Original post by viddy9Information on Vietnam: After the Second World War, Vietnam was occupied by the French, who wanted to make it a colony of theirs again. The Vietnamese people, led by independent nationalist movements, such as Ho Chi Minh's (which happened to be communist), resisted this and fought the First Indochina War, and expelled the French in 1954. He also tried to unify Vietnam and give them a Constitution similar to that of the United States's.
The United States, however, tacitly supported the French, and when the French withdrew, they came in.
My opinion on American involvement in Vietnam: To understand the Vietnam War as we know it, we have to look back to 1954. Under the terms of the Geneva Conference, Vietnam was to be split into two parts: North and South, but it also stipulated that free democratic elections were to be held.

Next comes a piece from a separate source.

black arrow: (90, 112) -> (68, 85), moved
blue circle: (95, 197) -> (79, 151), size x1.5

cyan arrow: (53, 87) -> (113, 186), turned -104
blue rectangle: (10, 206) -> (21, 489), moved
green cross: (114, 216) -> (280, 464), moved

Unfortunately, the United States had other ideas: U.S. involvement started off with the subversion of the democratic process. That is, in light of what the U.S. State Department called the “unpleasant fact that Communist Ho Chi Minh is the strongest and perhaps the ablest figure in Indochina” and the fact that Ho Chi Minh had established himself as a “symbol of nationalism and the struggle for freedom to the overwhelming majority of the population”, the U.S. installed a brutal authoritarian regime in South Vietnam, which had killed tens of thousands of people in state terrorism and had “crushed all opposition of any kind, however anti-Communist it may [have been]… because of the massive dollar aid [it had] from across the Pacific” – its supporters were “found in North America, not in Free Vietnam”.

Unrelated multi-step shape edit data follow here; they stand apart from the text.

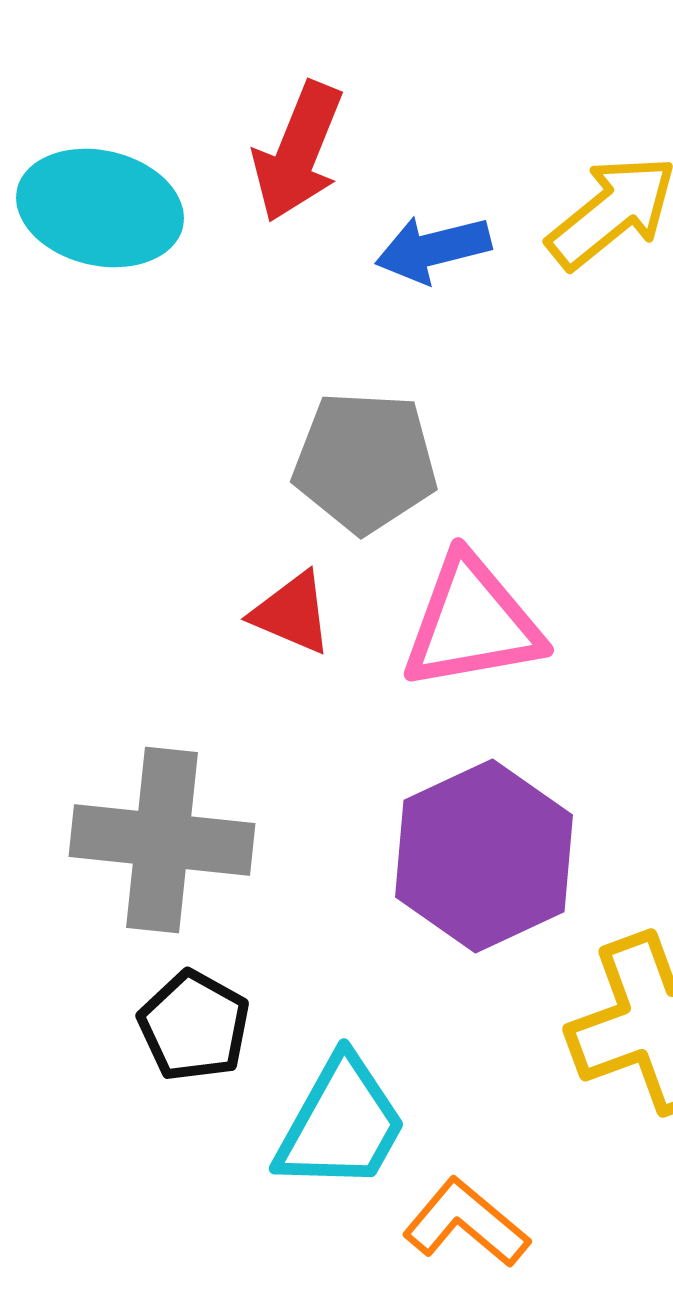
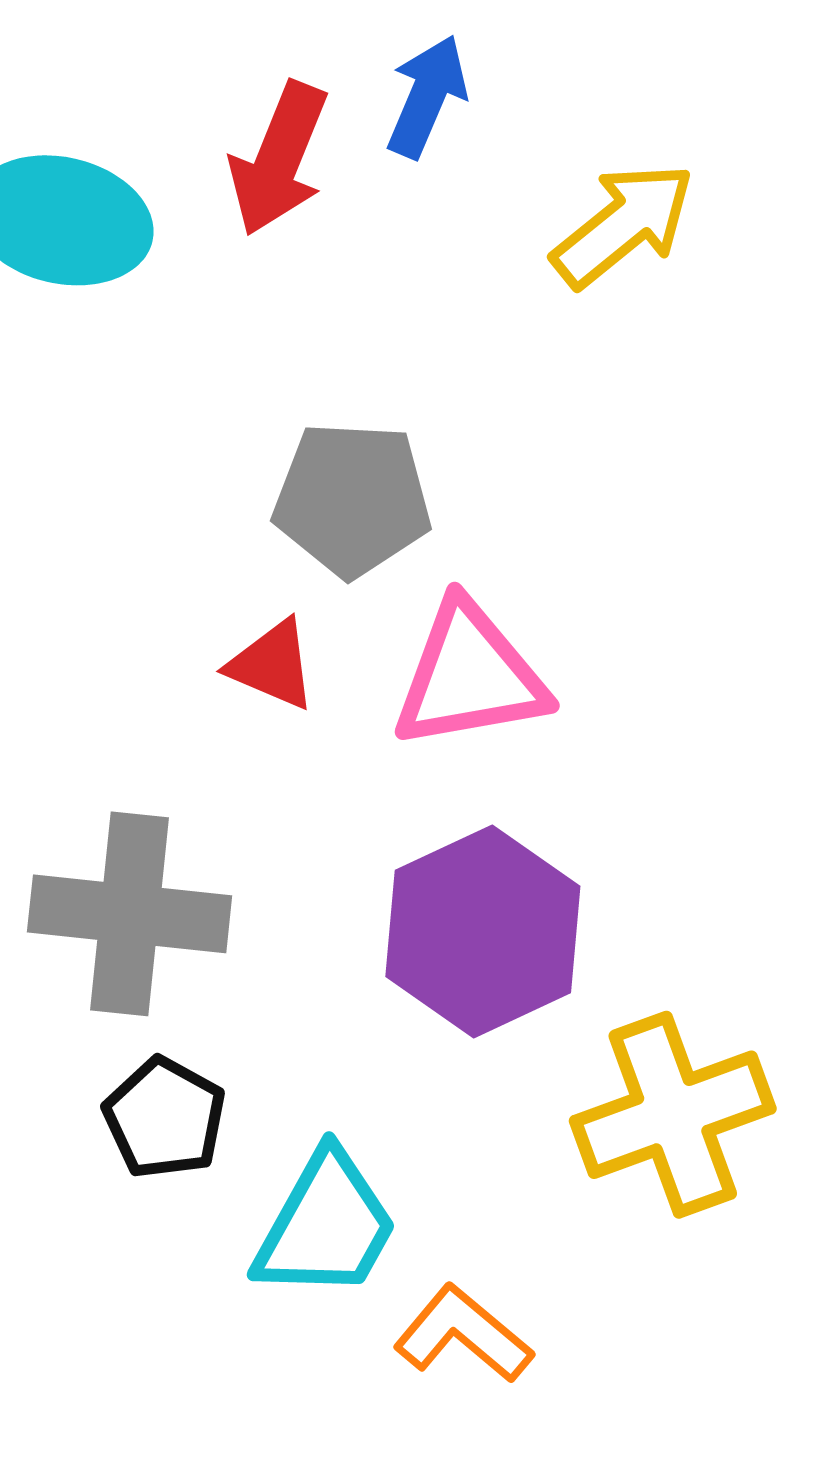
blue arrow: (433, 249) -> (427, 96), moved, turned 127

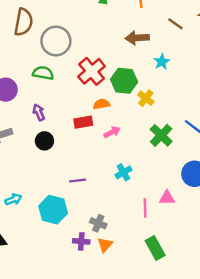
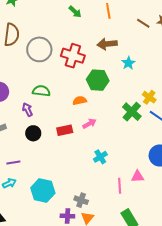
brown line: (175, 24) -> (143, 23), moved
red cross: (92, 71) -> (73, 56), moved, turned -30
green semicircle: (43, 73) -> (41, 91), moved
yellow cross: (146, 98) -> (149, 97), moved
red rectangle: (83, 122) -> (65, 130), moved
green cross: (161, 135) -> (132, 112), moved
purple line: (78, 180) -> (13, 163), moved

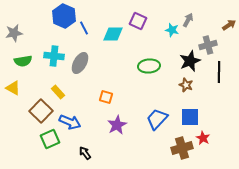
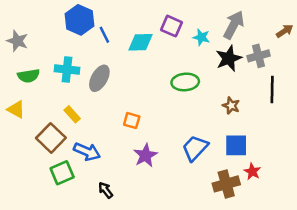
gray arrow: (188, 20) -> (234, 25), size x1.6
cyan star: (172, 30) -> (201, 37), moved
gray star: (14, 33) -> (17, 41), turned 30
black star: (190, 61) -> (229, 58), moved

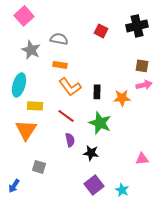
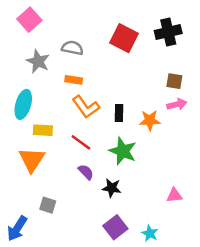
red square: (101, 31) -> (124, 38), size x1.6
purple semicircle: (70, 140) -> (86, 172), turned -32
blue arrow: (14, 186) -> (17, 228), size x1.5

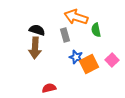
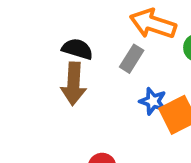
gray rectangle: (65, 35) -> (132, 59), turned 48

Therefore, my opinion clearly is that the US shouldn't have got involved. As for the U.S.'s own use of violence, from the perspective of the Vietnamese people, the United States joining in the terror inflicted upon the Vietnamese people was catastrophic.

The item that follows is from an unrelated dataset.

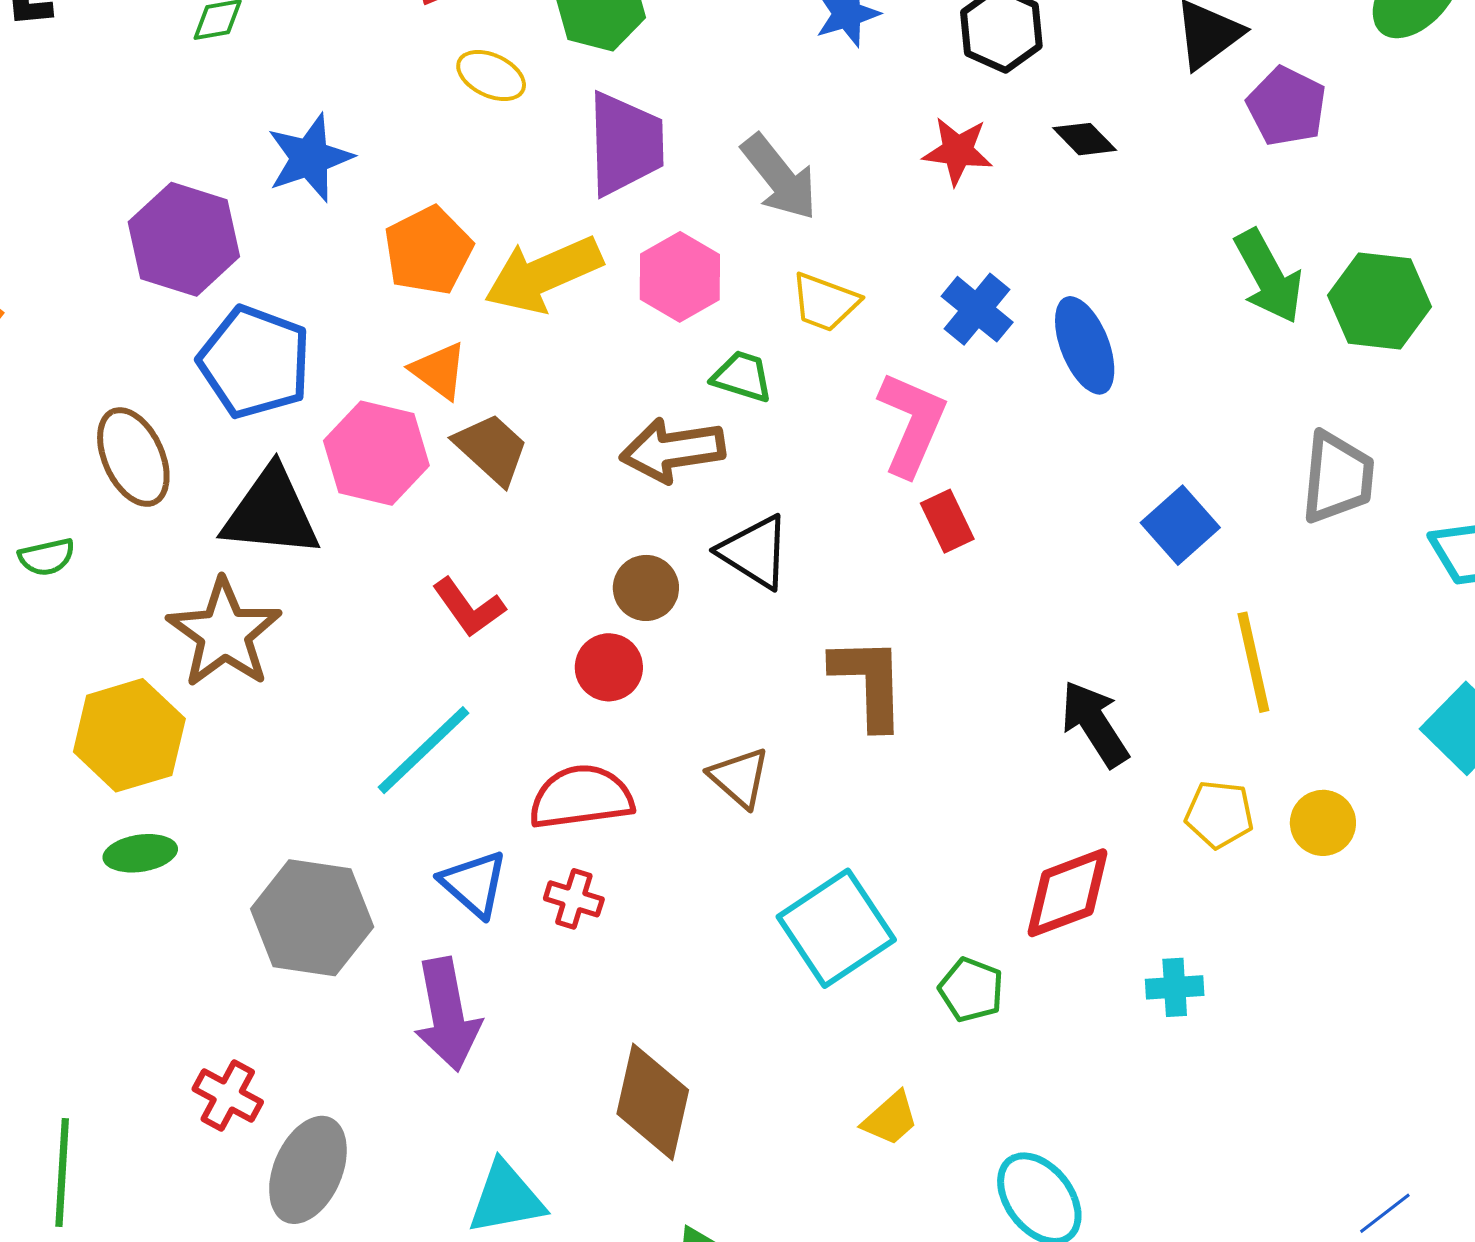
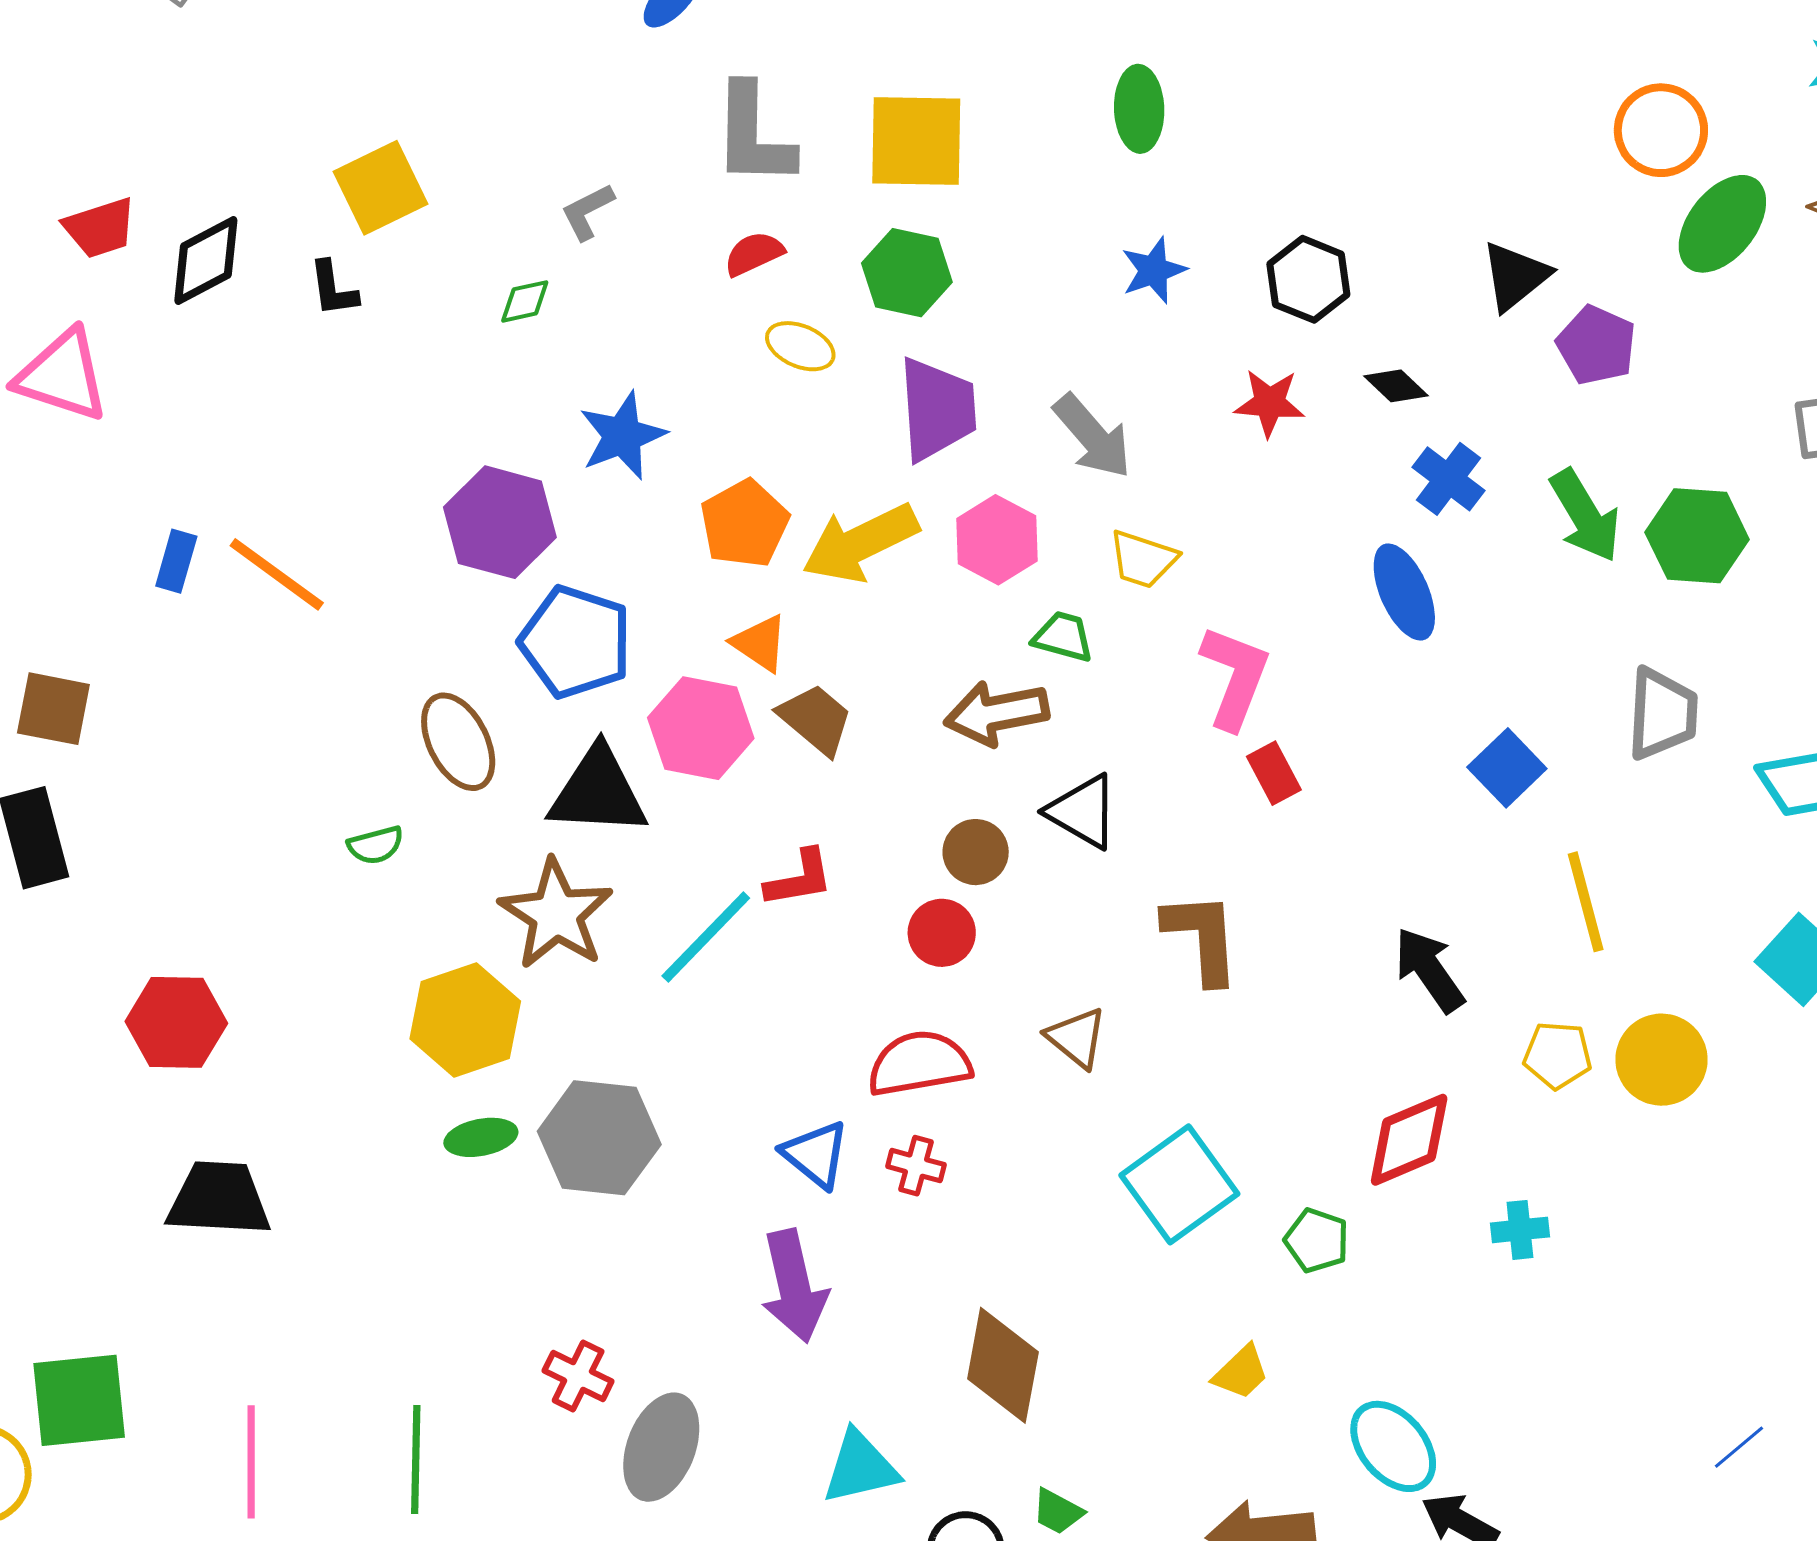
blue cross: (977, 309) -> (1448, 479), moved
red L-shape: (469, 607) -> (799, 878), turned -62
cyan line: (423, 750) -> (706, 937), moved
yellow circle: (1323, 823) -> (1661, 1060), size x1.4
gray hexagon: (312, 918) -> (599, 1138), moved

When the military cannot sufficiently distinguish between civilians and enemies, attacks become ‘indiscriminate’ according to international humanitarian law. This was exactly the case in Vietnam. It started in the early 1960s, where, as Guenter Lewy, in an account attempting to justify the war in Vietnam, says, U.S. air operations involved “indiscriminate killing” and “took a heavy toll of essentially innocent men, women and children” – villages in “open zones” were “subjected to random bombardment by artillery and aircraft so as to drive the inhabitants… [to] the strategic hamlets”. The indiscriminate murder of civilians continued throughout the 1960s and into the 1970s; indeed, some U.S. commanders even openly welcomed civilian casualties: General William Westmoreland, head of U.S. operations in Vietnam, was famously unconcerned with civilian casualties, remarking that the aerial bombardment “does deprive the enemy of population, doesn’t it?”. Another general explained, “the best way [to conduct the war] is to blast the hell out of [the peasants’] villages “. Many of the attacks on civilian areas simply should not have taken place. Even former Secretary of Defense, Robert McNamara, in his postwar memoir, concedes that the bombings could not distinguish between combattants and neutral civilians.As a Yale University study concluded: “the available evidence strongly confirms that bombing in Vietnam was indiscriminate: it could not target individual VC supporters while sparing government supporters or the uncommitted”. Specifically, in Cambodia (the US government also conducted secret wars in Laos and Cambodia, without telling Congress), 8,238 areas which were bombed had "no target at all", while 3,580 of the bombing sites were "unknown targets". Additionally, approximately 44 percent of the 8,000 sorties flown in Cambodia struck targets outside the authorized zone. This led to a policy of falsifying the reports of missions carried out beyond the boundary. In a nutshell, the U.S. engaged in warfare that is punishable by international and customary humanitarian law.
In sum, at least 150,000 civilians were killed in the secret bombing campaigns in Laos and Cambodia, while at least 300,000 were killed in South Vietnam alone due to “military operations” according to Lewy. At the very least, hundreds of thousands of civilians were killed as a result of the illegal U.S. invasion of Vietnam and the subsequent aggression; at the very most, more than a million may have been killed. As Richard A. Falk, professor of international law at Princeton University and Special Rapporteur for the UN Human Rights Council said, “if the US government had abided by international law, the dreadful experience of the Vietnam War would not have occurred”.